Childhood type 1 diabetes: an environment-wide association study across England

Diabetologia. 2020 May;63(5):964-976. doi: 10.1007/s00125-020-05087-7. Epub 2020 Jan 24.

Abstract

Aims/hypothesis: Type 1 diabetes is an autoimmune disease affecting ~400,000 people across the UK. It is likely that environmental factors trigger the disease process in genetically susceptible individuals. We assessed the associations between a wide range of environmental factors and childhood type 1 diabetes incidence in England, using an agnostic, ecological environment-wide association study (EnWAS) approach, to generate hypotheses about environmental triggers.

Methods: We undertook analyses at the local authority district (LAD) level using a national hospital episode statistics-based incident type 1 diabetes dataset comprising 13,948 individuals with diabetes aged 0-9 years over the period April 2000 to March 2011. We compiled LAD level estimates for a range of potential demographic and environmental risk factors including meteorological, land use and environmental pollution variables. The associations between type 1 diabetes incidence and risk factors were assessed via Poisson regression, disease mapping and ecological regression.

Results: Case counts by LAD varied from 1 to 236 (median 33, interquartile range 24-46). Overall type 1 diabetes incidence was 21.2 (95% CI 20.9, 21.6) per 100,000 individuals. The EnWAS and disease mapping indicated that 15 out of 53 demographic and environmental risk factors were significantly associated with diabetes incidence, after adjusting for multiple testing. These included air pollutants (particulate matter, nitrogen dioxide, nitrogen oxides, carbon monoxide; all inversely associated), as well as lead in soil, radon, outdoor light at night, overcrowding, population density and ethnicity. Disease mapping revealed spatial heterogeneity in type 1 diabetes risk. The ecological regression found an association between type 1 diabetes and the living environment domain of the Index of Multiple Deprivation (RR 0.995; 95% credible interval [CrI] 0.991, 0.998) and radon potential class (RR 1.044; 95% CrI 1.015, 1.074).

**Information provided**:
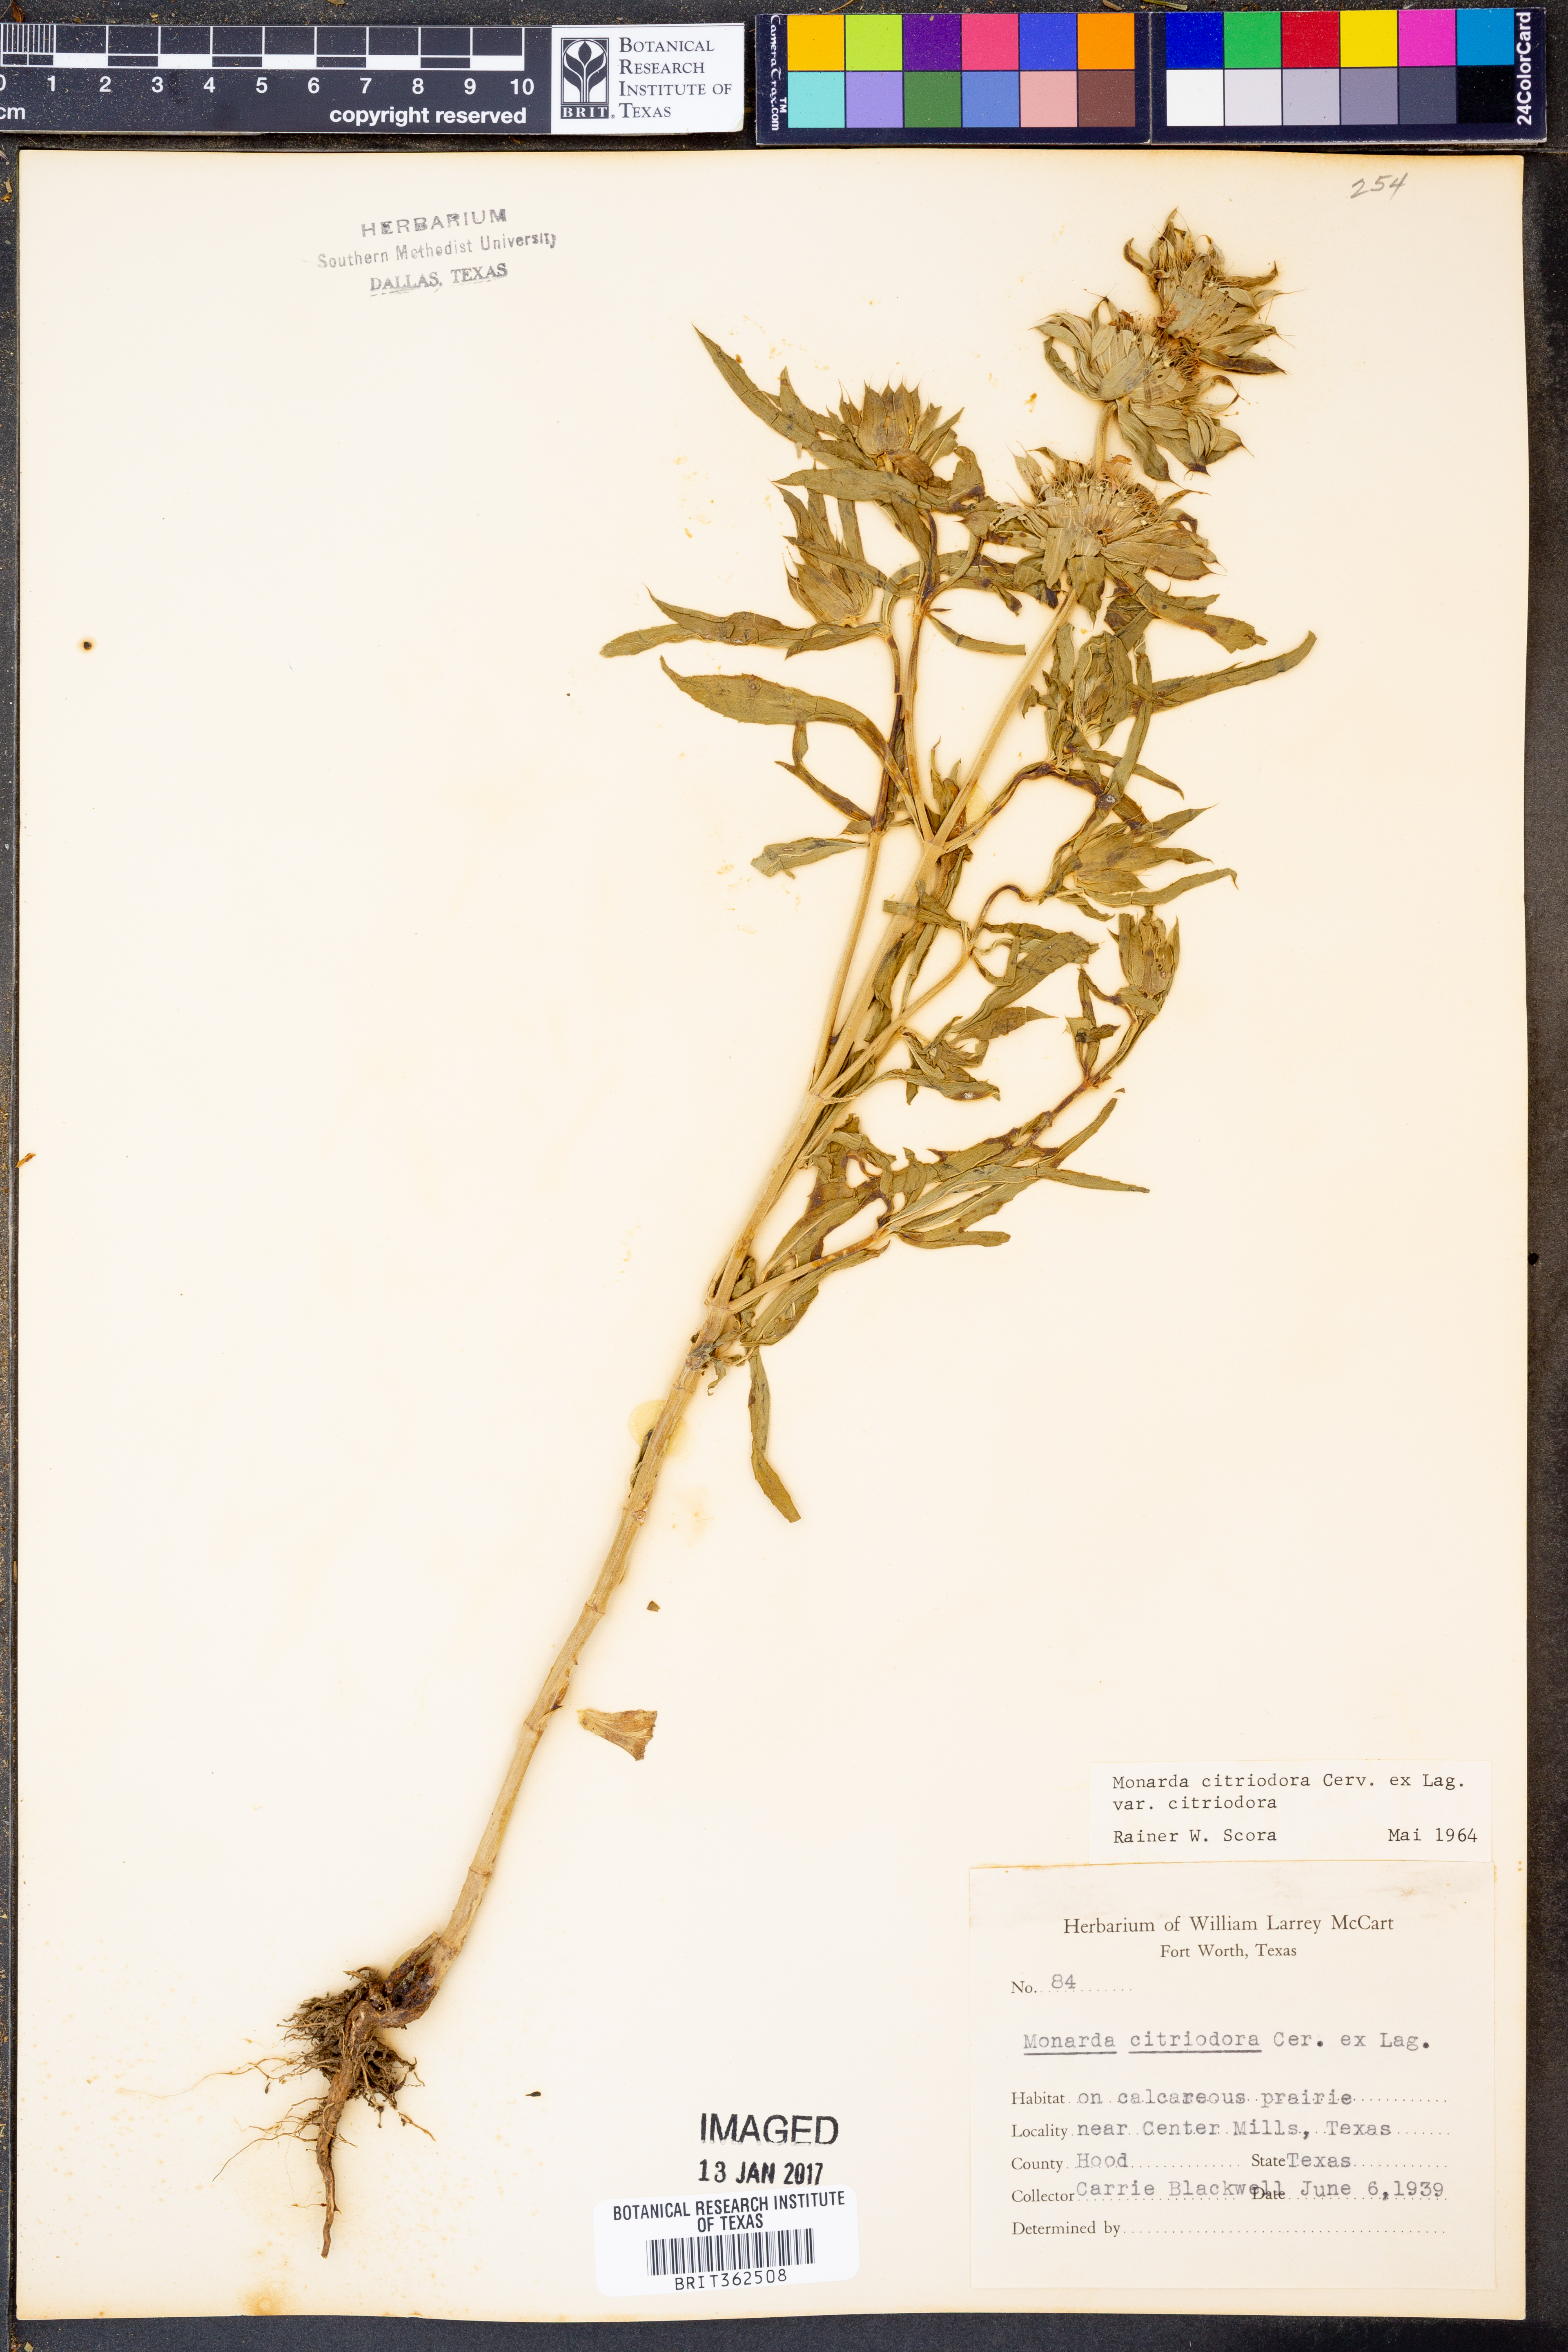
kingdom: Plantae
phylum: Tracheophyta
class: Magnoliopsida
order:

==

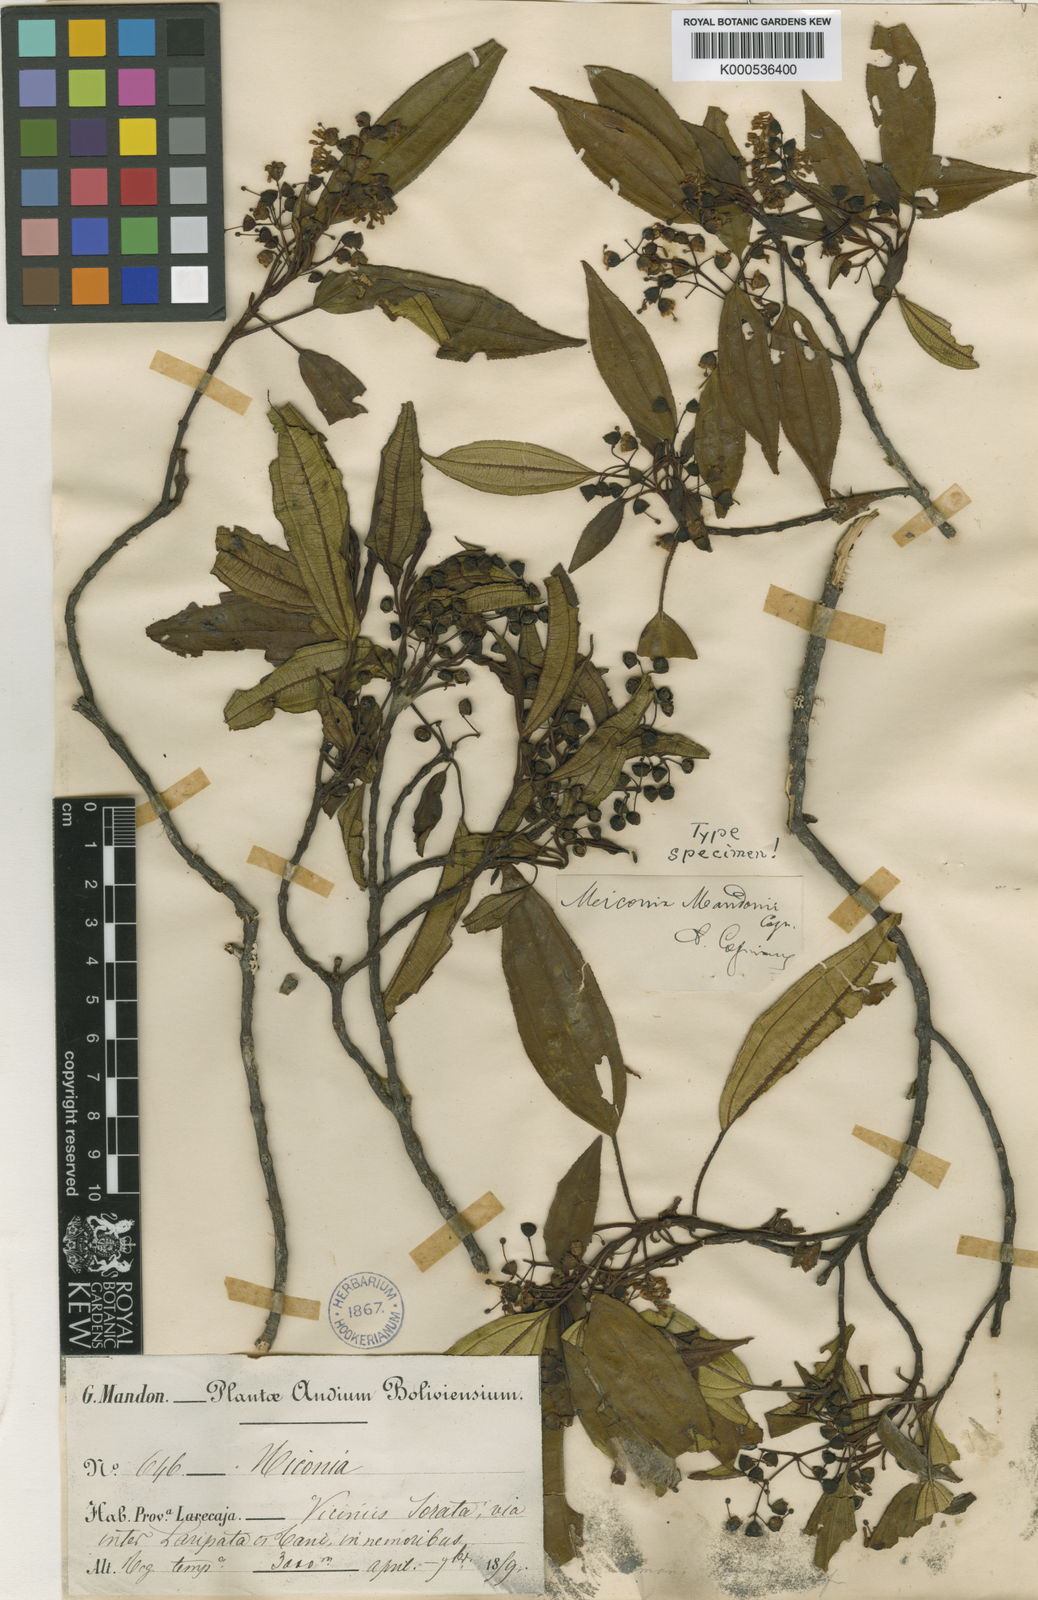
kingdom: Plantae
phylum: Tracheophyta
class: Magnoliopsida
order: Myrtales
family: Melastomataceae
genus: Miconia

**Directions for this task**:
For each statement below, say whether it agrees with the abstract on childhood type 1 diabetes, answering yes or no and quoting the deciding words from the abstract: (a) The dataset covered children aged 0 to 9 years. (b) The air pollutants found to be significant were positively associated with diabetes incidence. (c) The ecological regression found an association between type 1 diabetes and radon potential class.

**Expected output**:
(a) Yes: "13,948 individuals with diabetes aged 0-9 years"
(b) No: "all inversely associated"
(c) Yes: "and radon potential class (RR 1.044; 95% CrI 1.015, 1.074)"